▶ **DATA FOR ANALYSIS**
==============================

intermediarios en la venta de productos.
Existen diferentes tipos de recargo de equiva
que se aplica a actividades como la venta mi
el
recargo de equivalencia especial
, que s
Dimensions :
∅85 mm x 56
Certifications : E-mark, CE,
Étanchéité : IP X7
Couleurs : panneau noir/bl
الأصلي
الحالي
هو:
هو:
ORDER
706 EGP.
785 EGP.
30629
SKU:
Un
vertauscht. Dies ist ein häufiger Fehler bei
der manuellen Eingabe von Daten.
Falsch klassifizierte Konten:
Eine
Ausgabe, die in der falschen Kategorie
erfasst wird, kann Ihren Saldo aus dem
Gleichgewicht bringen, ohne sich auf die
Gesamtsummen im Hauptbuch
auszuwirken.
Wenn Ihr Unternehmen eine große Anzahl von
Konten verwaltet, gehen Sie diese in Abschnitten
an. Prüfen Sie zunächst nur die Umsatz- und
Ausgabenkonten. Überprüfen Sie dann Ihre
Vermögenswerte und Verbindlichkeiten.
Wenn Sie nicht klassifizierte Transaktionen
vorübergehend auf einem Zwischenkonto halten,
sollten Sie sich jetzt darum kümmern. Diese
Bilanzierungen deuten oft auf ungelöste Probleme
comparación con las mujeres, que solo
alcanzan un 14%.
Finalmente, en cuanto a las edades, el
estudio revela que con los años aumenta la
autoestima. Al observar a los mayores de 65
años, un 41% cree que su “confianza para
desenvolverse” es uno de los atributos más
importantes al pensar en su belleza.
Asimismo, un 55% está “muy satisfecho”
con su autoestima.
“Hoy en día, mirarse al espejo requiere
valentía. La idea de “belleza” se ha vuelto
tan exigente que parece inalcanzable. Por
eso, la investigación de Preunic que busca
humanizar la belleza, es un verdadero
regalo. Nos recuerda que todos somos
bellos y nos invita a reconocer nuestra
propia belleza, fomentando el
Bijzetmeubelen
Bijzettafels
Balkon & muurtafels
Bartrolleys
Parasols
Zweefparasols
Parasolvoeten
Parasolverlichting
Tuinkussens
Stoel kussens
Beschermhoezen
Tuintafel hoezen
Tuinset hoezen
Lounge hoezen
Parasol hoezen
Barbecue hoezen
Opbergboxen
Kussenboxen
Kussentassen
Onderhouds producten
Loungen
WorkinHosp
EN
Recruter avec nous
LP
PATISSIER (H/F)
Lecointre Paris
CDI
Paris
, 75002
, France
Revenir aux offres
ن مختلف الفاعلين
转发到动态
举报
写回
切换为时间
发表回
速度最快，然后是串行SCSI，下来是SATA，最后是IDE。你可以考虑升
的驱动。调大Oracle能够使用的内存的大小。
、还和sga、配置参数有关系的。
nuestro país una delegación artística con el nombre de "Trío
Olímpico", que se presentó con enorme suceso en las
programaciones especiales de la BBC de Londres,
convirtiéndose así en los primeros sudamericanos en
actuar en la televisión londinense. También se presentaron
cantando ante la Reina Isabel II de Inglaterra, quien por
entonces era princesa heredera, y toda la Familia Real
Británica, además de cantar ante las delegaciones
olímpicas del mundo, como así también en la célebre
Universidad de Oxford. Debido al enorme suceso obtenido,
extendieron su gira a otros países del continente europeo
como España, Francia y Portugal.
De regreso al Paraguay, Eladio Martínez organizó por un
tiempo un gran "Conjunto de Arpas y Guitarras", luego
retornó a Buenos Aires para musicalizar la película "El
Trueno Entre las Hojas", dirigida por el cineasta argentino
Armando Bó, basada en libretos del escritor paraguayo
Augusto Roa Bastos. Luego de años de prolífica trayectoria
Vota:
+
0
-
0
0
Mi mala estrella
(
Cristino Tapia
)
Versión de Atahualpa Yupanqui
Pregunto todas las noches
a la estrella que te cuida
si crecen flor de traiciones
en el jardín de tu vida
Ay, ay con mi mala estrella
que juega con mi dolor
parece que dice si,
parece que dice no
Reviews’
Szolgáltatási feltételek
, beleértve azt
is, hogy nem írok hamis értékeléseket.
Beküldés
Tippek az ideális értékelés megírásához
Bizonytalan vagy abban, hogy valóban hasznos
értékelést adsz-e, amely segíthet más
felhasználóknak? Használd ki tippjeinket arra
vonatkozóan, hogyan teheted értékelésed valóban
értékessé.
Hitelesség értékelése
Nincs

==============================

▶ **WORK INSTRUCTIONS**
Out of the material above, gather each line where "parece" appears.

▶ **RESPONSE**
tan exigente que parece inalcanzable. Por
parece que dice si,
parece que dice no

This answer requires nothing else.